== 演習 1 ==
保存済みデータの行について、冒頭の行から「Сергій Конопада, Владислав」を含む行まで（両端を含む）を、「professionnels de santé」を「praticiens de santé」に置き換え、ほかは一切変えずに書き直してください。

== 文書抜粋 ==
Predator's Vision

画像処理、3D点群処理、DeepLearning等の備忘録

Google Colab 上で Keras 入門(SegNet-Basic を実装・学習・推論)

4年前ぐらいに Deep Learning 入門をしてからしばらく触っていなかったが、コロナ外出自粛で時間が余っていることもあって久しぶりにトライ。
Google Colab でやる手順をメモ。試したのはSegNetの軽量版のSegNet-Basic。

  1. SegNet: 画像セグメンテーションニューラルネットワーク - Qiita
  2. GitHub - 0bserver07/Keras-SegNet-Basic: SegNet-Basic with Keras

(1)でSegNet-Basicの情報源として(2)にリンクを貼っているが、(2)のHow-to が書きかけだったので、(2)のページを参考にしながら下の手順でKerasで実装したところ、うまくいった。

ちなみに、何故SegNetではなくてSegNet-Basicかというと、実はSegNetも試してみたが、Google Colabではリソースの制約上クラッシュして仕方がなかったので諦めただけ。

環境確認

以下の記事は、下記の環境で実行した。

import tensorflow as tf
import keras

print("tf.__version__ is", tf.__version__)
print("tf.keras.__version__ is ", tf.keras.__version__)
print("keras.__version__ is ", keras.__version__)

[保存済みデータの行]
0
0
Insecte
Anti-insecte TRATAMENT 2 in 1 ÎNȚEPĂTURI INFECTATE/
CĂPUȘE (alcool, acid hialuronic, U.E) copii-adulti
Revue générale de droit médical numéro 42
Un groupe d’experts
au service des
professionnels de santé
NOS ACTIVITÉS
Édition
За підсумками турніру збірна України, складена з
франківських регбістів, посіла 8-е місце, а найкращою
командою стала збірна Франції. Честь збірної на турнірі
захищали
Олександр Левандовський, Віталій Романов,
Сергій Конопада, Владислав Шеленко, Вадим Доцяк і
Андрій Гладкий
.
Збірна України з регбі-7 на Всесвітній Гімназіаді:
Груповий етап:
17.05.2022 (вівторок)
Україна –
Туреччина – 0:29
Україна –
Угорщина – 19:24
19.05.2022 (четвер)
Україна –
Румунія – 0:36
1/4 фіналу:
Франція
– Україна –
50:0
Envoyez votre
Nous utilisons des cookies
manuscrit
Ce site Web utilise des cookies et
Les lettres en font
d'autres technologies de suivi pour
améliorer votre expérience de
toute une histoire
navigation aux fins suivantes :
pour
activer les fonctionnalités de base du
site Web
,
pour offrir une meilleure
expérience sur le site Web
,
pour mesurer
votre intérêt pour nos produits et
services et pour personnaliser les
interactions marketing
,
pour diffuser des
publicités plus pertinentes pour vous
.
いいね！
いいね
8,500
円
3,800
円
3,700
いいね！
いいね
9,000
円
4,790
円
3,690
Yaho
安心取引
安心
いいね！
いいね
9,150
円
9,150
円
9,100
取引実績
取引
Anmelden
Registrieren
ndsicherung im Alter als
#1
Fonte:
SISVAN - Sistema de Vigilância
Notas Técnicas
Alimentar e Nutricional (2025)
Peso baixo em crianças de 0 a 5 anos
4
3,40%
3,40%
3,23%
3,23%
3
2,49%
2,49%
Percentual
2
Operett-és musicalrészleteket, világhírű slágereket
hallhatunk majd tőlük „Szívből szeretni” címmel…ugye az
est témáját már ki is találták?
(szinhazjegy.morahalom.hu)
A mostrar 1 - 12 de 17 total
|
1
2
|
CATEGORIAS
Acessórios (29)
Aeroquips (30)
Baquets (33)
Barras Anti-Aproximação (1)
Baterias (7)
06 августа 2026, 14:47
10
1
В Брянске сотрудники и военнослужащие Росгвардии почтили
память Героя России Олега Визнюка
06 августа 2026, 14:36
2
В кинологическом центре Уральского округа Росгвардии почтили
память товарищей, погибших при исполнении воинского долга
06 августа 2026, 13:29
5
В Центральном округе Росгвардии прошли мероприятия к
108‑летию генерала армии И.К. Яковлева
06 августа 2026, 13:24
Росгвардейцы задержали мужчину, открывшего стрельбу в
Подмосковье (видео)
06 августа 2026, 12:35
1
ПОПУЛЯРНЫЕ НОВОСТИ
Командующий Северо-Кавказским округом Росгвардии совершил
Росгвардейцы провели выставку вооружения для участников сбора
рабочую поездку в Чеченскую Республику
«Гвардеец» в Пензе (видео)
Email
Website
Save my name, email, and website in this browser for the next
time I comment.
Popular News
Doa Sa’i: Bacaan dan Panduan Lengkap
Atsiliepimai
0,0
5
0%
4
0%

== 演習 2 ==
SegNet-Basic の記事について、次の問いに答えてください。
(a) 試したのは SegNet のどの軽量版ですか。
(b) (2)のページの How-to はどのような状態でしたか。
(c) SegNet を諦めたのはなぜですか。

== 解答 1 ==
0
0
Insecte
Anti-insecte TRATAMENT 2 in 1 ÎNȚEPĂTURI INFECTATE/
CĂPUȘE (alcool, acid hialuronic, U.E) copii-adulti
Revue générale de droit médical numéro 42
Un groupe d’experts
au service des
praticiens de santé
NOS ACTIVITÉS
Édition
За підсумками турніру збірна України, складена з
франківських регбістів, посіла 8-е місце, а найкращою
командою стала збірна Франції. Честь збірної на турнірі
захищали
Олександр Левандовський, Віталій Романов,
Сергій Конопада, Владислав Шеленко, Вадим Доцяк і

== 解答 2 ==
(a) SegNet-Basic です。
(b) 書きかけの状態でした。
(c) Google Colab ではリソースの制約上、クラッシュしてしまったためです。